What the task asks - Please convert the lines into a Markdown table with the columns Row and Line, starting with the first line of the entries and going on through the line with "scientific name: Chaerophyllum nodosum", both included. Number each row and leave out any blank lines.
· · ·
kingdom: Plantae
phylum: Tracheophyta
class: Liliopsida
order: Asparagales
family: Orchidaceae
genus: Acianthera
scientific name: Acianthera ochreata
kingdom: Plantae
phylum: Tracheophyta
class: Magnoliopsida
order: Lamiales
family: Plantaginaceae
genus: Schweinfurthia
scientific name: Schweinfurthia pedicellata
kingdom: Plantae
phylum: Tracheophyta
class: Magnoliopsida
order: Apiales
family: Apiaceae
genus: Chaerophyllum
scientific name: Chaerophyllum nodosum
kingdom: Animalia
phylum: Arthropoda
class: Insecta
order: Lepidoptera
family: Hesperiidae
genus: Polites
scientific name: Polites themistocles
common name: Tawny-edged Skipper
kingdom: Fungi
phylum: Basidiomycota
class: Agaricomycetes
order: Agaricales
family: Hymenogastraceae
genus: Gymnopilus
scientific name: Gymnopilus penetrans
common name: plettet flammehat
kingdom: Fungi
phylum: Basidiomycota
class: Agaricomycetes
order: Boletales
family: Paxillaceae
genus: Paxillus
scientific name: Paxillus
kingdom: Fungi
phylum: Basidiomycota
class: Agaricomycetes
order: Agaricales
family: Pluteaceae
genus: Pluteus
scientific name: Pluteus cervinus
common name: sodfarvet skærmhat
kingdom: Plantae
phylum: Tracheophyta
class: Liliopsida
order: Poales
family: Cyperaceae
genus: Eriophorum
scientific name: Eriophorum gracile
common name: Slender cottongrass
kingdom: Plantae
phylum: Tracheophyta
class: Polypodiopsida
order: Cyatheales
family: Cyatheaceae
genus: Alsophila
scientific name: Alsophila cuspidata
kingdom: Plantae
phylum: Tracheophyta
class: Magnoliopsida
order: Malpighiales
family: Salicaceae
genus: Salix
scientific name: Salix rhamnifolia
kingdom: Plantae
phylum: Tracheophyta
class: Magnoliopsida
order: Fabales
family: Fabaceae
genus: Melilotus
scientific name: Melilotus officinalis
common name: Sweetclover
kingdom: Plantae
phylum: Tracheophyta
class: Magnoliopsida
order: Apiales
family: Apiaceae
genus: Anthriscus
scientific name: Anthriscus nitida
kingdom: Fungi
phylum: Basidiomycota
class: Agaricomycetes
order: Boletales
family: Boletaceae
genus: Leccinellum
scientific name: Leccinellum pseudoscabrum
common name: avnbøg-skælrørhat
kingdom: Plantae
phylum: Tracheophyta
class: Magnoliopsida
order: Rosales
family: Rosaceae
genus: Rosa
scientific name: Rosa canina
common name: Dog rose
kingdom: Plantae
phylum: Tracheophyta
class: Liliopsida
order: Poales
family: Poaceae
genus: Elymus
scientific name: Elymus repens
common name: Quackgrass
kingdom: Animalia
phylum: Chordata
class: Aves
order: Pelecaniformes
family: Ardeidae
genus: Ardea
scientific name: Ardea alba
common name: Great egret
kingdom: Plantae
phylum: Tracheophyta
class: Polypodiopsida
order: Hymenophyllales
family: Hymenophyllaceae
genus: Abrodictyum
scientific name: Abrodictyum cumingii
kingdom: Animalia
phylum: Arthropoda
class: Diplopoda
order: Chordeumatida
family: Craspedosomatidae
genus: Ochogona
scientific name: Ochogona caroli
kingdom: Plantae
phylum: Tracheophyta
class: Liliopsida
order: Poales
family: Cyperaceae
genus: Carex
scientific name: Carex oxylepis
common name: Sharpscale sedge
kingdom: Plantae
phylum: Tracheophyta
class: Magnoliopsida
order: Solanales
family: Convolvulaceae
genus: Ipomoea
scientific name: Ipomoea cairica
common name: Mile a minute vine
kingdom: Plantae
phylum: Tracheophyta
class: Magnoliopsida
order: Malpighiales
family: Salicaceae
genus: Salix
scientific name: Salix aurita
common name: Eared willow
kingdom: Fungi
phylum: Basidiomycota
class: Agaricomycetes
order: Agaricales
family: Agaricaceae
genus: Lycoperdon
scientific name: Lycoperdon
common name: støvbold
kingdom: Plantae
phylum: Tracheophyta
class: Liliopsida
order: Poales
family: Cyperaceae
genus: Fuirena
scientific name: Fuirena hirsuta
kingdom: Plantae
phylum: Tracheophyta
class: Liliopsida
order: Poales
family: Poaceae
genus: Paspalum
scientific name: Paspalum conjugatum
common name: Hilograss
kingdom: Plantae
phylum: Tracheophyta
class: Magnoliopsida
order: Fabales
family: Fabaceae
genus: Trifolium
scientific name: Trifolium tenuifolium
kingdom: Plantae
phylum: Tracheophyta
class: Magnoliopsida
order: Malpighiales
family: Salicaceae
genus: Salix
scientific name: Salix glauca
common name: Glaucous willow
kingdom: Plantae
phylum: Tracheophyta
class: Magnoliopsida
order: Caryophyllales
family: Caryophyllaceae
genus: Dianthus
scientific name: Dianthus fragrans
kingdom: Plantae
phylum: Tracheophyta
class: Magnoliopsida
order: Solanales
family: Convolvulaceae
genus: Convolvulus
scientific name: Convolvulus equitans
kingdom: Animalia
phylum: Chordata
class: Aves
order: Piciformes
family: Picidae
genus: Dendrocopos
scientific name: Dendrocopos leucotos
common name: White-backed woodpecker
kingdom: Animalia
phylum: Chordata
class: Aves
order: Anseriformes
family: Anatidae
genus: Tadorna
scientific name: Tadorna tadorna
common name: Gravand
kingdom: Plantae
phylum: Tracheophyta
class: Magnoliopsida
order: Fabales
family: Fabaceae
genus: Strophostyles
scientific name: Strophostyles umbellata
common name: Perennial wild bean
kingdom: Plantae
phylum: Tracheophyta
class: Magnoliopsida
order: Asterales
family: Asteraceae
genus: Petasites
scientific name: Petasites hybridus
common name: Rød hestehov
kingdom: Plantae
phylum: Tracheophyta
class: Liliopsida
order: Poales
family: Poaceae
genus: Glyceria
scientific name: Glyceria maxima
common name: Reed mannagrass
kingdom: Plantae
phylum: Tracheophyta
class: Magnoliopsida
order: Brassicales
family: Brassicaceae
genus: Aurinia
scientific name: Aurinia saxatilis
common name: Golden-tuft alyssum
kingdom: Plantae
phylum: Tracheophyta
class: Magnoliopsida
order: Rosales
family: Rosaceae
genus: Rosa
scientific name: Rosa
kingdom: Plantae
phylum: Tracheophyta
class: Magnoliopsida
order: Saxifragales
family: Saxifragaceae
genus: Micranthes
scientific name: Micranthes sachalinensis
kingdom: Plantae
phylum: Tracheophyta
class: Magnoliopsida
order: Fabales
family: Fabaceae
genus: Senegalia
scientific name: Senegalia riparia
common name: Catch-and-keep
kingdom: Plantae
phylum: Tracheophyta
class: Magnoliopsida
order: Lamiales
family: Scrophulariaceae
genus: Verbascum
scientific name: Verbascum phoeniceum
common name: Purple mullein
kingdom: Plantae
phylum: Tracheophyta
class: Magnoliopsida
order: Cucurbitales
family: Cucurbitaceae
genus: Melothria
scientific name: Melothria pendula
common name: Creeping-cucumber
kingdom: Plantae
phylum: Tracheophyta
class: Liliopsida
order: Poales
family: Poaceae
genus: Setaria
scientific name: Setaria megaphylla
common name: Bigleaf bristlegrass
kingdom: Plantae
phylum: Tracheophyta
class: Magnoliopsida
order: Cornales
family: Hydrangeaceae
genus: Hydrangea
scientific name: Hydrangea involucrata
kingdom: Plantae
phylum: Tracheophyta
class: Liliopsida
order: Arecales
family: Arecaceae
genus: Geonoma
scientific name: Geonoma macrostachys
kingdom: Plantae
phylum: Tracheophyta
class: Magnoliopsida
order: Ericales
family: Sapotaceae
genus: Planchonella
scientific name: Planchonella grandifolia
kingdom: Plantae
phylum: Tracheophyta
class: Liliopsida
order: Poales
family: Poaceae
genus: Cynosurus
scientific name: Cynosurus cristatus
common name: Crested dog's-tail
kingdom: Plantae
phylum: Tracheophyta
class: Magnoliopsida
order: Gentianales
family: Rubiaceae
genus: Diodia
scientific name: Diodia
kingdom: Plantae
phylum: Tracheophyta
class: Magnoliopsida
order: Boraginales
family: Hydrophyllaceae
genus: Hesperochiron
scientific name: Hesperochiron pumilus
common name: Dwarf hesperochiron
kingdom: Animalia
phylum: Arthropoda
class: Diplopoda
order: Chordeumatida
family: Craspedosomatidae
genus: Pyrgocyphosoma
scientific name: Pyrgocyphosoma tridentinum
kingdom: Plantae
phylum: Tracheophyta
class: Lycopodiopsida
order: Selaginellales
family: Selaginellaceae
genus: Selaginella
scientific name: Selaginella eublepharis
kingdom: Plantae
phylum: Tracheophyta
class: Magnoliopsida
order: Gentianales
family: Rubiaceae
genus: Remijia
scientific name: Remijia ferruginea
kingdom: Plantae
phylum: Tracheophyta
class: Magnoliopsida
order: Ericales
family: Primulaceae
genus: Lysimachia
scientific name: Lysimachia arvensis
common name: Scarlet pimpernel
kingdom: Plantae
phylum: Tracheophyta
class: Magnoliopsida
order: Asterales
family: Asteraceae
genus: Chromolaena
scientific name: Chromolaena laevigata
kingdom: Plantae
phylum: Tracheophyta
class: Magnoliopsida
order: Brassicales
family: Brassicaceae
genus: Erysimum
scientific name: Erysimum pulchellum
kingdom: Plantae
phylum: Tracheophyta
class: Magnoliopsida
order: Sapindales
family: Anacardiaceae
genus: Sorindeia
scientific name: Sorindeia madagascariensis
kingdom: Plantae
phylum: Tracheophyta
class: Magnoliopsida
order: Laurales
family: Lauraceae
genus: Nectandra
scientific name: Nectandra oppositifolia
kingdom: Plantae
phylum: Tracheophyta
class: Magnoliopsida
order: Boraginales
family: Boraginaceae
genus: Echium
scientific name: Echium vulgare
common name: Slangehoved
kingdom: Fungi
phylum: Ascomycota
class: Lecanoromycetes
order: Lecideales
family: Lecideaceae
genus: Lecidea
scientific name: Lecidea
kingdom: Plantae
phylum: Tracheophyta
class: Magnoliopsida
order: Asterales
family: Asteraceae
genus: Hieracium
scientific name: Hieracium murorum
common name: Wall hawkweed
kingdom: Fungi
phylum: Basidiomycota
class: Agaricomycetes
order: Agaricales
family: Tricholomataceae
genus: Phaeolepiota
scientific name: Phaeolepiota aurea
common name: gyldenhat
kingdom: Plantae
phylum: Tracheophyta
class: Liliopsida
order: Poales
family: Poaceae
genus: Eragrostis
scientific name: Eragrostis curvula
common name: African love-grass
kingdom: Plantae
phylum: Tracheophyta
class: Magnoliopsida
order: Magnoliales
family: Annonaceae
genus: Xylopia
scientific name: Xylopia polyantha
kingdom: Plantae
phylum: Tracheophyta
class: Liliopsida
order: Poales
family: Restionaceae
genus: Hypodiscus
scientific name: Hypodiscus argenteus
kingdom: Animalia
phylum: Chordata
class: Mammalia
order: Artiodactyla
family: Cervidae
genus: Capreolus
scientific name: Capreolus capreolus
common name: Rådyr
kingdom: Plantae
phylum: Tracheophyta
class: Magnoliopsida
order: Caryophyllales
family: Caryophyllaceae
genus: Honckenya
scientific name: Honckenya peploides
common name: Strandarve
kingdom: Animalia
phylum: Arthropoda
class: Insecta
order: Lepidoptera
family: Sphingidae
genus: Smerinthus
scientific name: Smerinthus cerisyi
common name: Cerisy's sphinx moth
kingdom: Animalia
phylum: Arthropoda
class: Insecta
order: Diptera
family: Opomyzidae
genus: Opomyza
· · ·
Full response -
| Row | Line |
|---|---|
| 1 | kingdom: Plantae |
| 2 | phylum: Tracheophyta |
| 3 | class: Liliopsida |
| 4 | order: Asparagales |
| 5 | family: Orchidaceae |
| 6 | genus: Acianthera |
| 7 | scientific name: Acianthera ochreata |
| 8 | kingdom: Plantae |
| 9 | phylum: Tracheophyta |
| 10 | class: Magnoliopsida |
| 11 | order: Lamiales |
| 12 | family: Plantaginaceae |
| 13 | genus: Schweinfurthia |
| 14 | scientific name: Schweinfurthia pedicellata |
| 15 | kingdom: Plantae |
| 16 | phylum: Tracheophyta |
| 17 | class: Magnoliopsida |
| 18 | order: Apiales |
| 19 | family: Apiaceae |
| 20 | genus: Chaerophyllum |
| 21 | scientific name: Chaerophyllum nodosum |